Guest workers who need to exit due to emergency must consult feds

“The person who leaves the CNMI must have the appropriate visa to come back if he is not a U.S. citizen or a permanent resident,” said Michael Aytes, the acting director of USCIS, which now has an office on Saipan.

He said airlines will require returning guest workers to have the appropriate U.S. visa.

U.S. Customs and Border Protection, he added, will inform airlines about the documentation that returning guest workers must have before they can board the plane headed to the CNMI.

The federalization law will take effect on June 1, but U.S. Homeland Security Secretary Janet Napolitano may delay its implementation for 180 days.

 According to David Gulick, regional director of USCIS, “The first thing that people should do when they have [an emergency] situation…or…a medical problem and they need to leave and they don’t know what’s going to happen or how to come back — the first thing that they should do is contact our office…. They might also contact our sister agency, Customs and Border Protection.”

Gulick said under the U.S. immigration law, “people need U.S. visas” to enter the CNMI.

“There are circumstances when, if they can’t acquire a visa, that either  USCIS or CBP  can exercise a special authority which will let a person come in physically into the United States.

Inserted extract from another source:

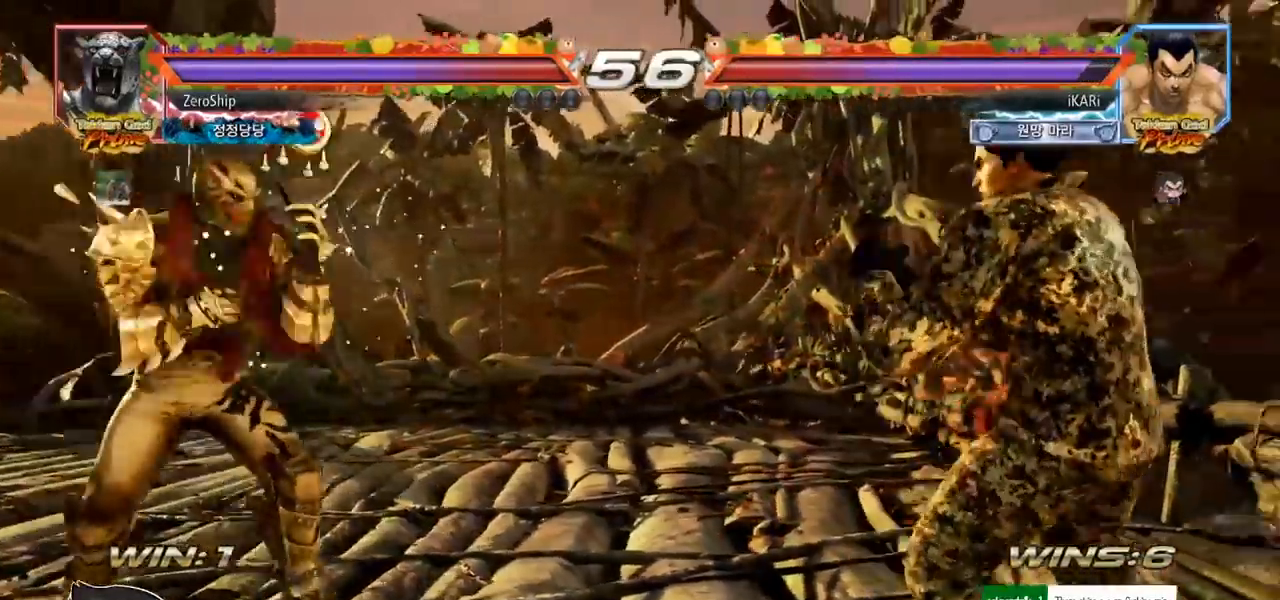
{"dt_ms": 500, "buttons": [], "left_stick": "left", "events": [[17, "left_stick", "down"], [83, "left_stick", "center"], [283, "left_stick", "right"], [333, "left_stick", "center"], [400, "left_stick", "right"], [500, "left_stick", "left"]]}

It’s called parole. People can read about parole on our Web site (http://www.cbp.gov),” he added.

Gulick said under the federalization law, the commonwealth can no longer host foreign workers under its own labor and immigration system.

“When Congress wrote the changes, they didn’t give the CNMI a status under the immigration law. That’s why when they leave, they have to come back under a new immigration status under the [U.S.] immigration law,” he added.